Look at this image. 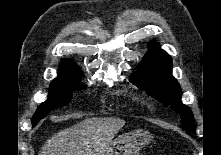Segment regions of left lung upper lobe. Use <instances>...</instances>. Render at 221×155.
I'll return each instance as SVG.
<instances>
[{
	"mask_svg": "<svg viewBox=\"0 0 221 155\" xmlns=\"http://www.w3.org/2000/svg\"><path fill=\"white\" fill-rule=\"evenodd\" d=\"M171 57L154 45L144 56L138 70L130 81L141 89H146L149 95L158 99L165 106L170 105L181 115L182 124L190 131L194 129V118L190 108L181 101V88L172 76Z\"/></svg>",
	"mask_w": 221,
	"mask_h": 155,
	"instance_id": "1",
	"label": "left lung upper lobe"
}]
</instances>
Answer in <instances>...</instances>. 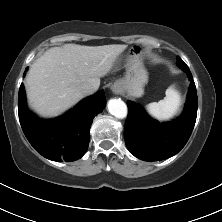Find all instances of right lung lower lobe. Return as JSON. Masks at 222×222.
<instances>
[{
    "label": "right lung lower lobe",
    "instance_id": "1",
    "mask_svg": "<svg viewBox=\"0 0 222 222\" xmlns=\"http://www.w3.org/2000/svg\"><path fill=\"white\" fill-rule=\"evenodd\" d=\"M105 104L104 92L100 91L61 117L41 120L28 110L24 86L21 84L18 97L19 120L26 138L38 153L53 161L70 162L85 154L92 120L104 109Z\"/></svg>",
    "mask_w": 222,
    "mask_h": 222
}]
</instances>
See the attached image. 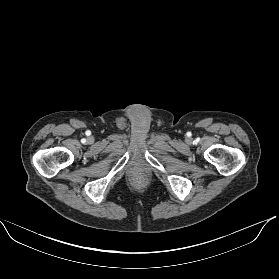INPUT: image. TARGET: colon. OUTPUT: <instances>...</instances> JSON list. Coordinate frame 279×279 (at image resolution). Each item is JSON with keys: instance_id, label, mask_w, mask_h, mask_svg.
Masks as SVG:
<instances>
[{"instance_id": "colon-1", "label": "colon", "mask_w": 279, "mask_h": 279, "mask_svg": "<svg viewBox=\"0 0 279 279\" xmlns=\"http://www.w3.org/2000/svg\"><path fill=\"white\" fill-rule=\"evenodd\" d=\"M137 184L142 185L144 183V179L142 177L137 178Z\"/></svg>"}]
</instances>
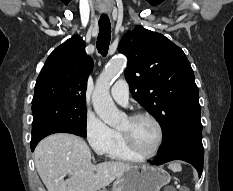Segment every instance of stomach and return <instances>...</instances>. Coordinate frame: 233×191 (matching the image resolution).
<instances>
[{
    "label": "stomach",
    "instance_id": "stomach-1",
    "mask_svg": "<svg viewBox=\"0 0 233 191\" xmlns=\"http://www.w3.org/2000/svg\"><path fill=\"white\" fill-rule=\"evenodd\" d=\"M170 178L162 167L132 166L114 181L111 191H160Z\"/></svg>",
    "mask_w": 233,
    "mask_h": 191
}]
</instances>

---

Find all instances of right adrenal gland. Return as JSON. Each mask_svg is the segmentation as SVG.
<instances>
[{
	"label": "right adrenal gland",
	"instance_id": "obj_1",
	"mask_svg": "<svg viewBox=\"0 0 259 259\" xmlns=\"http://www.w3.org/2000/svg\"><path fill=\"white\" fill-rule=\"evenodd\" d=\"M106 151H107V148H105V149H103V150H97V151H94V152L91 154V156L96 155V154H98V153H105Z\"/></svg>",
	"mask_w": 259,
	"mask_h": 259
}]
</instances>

* * *

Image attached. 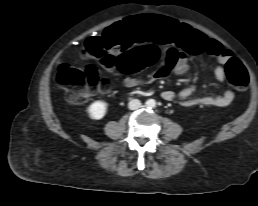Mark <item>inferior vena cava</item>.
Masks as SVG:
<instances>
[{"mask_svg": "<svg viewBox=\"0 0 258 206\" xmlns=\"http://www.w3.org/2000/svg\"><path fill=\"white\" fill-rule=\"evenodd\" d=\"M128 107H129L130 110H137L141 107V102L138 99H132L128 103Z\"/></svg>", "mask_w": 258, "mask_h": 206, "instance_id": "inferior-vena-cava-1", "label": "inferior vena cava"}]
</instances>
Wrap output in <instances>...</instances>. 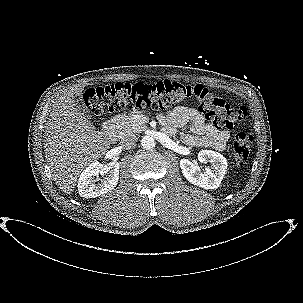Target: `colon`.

Do this: Count the lines in the entries above that contain the word "adrenal" with the same case. Reply with the number only.

Reply to the exercise: 2